I take that back. I cratered a Windows Server drive one time. I shut down my Windows Vista machine in a hurry, pulled the drive out of my laptop, and popped another drive into the laptop with Windows Server 2003 on it. Just as I popped the drive in and it connected, I noticed Vista wasn't really done shutting down and it wrote to my server drive. You ever have that sinking feeling in a moment like that? I knew, just knew bad stuff happened. Sure enough, that drive got whacked somehow by the write. Good thing I had a dupe of those demos.
Back to the story on OS X. I messed around with the machine doing drive diags and such. I knew this wasn't a hardware failure. I knew a kernel component or something got replaced or hammered and was missing. I started to take it down to my local genius bar and say, "Here genius, you fix it!!!" But I'll be darned if I'm going to let an OS X update hose my Mac and get away with it.
What to do?
When the tough get going, the tough restore. Yea, I punted. I figured the only way out of this mess was to resort to a backup from Time Machine. Sure enough, I had several to choose from. The last good one was from 11/13 so I thought about what I would lose. Since I didn't take the Mac to Georgia, I knew not much. In fact, the only thing I added was a new version of the Messenger:mac beta I'm testing. That's all I lost by using the backup.
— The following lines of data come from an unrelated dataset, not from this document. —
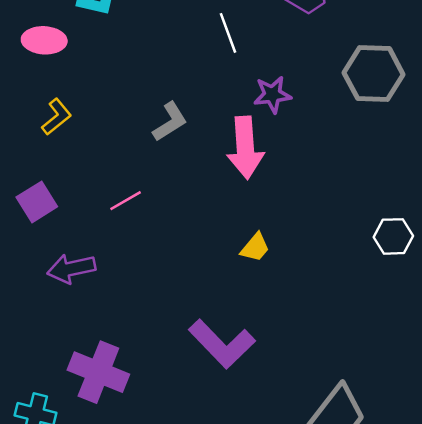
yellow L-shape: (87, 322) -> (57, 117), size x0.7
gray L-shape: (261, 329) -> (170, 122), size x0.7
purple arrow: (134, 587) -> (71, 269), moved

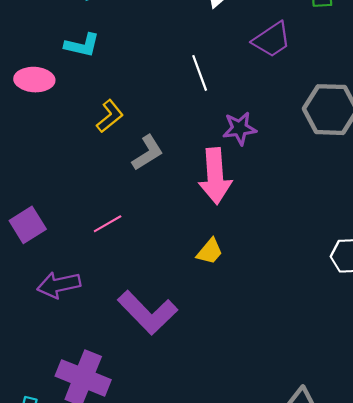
yellow L-shape: (57, 117) -> (110, 116), moved
yellow trapezoid: (255, 248) -> (210, 251), moved
purple L-shape: (222, 344) -> (147, 312), moved

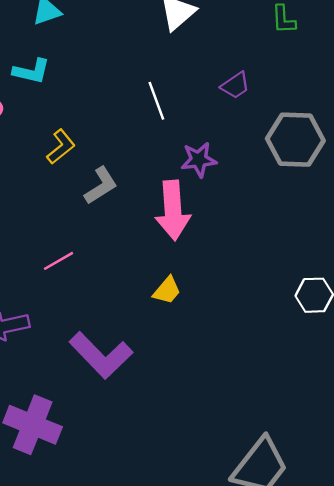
purple trapezoid: (272, 40) -> (235, 85), moved, size x0.7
Which brings me to a point. Are you backing up? I know many people who don't. Imagine losing the hard drive of your Mac or Windows machine right now.
Let that sit on your brain for a moment...
Can you afford to lose EVERYTHING on that hard drive? Your email. Your pictures. The serial numbers for electronic copies of software you purchased. Your music. The doctorate you've been working on for months and months. The proposal and presentation you are delivering tomorrow that might make or break your company and job. Scared? Good. Go buy an external hard drive tomorrow and plug it into your machine and do a backup. Do one every Sunday night before you travel on Monday.
Whenever my Mac gets used during the daylight hours, I plug in the Time Machine dedicated drive and let it do it's thing. It's a good thing I do. Saved my bacon. Back up and running in less than an hour. I'm still upset. I never expected such a catastrophic failure. I guess I should not be surprised at this point. My Mac has been far from bug free. I crashed it day one with Time Machine. I crashed it twice trying to work with HD video. Now this.
Somebody needs to re-write some commercials I know...
[UPDATE] Sorry, but I just couldn't help adding a reference to "Leopard is the New Vista, and It's Pissing Me Off". I'm pretty sure there are some inaccurate statements in the article, but it's a worthy read. Summary, there's work to do in the Apple and Microsoft houses.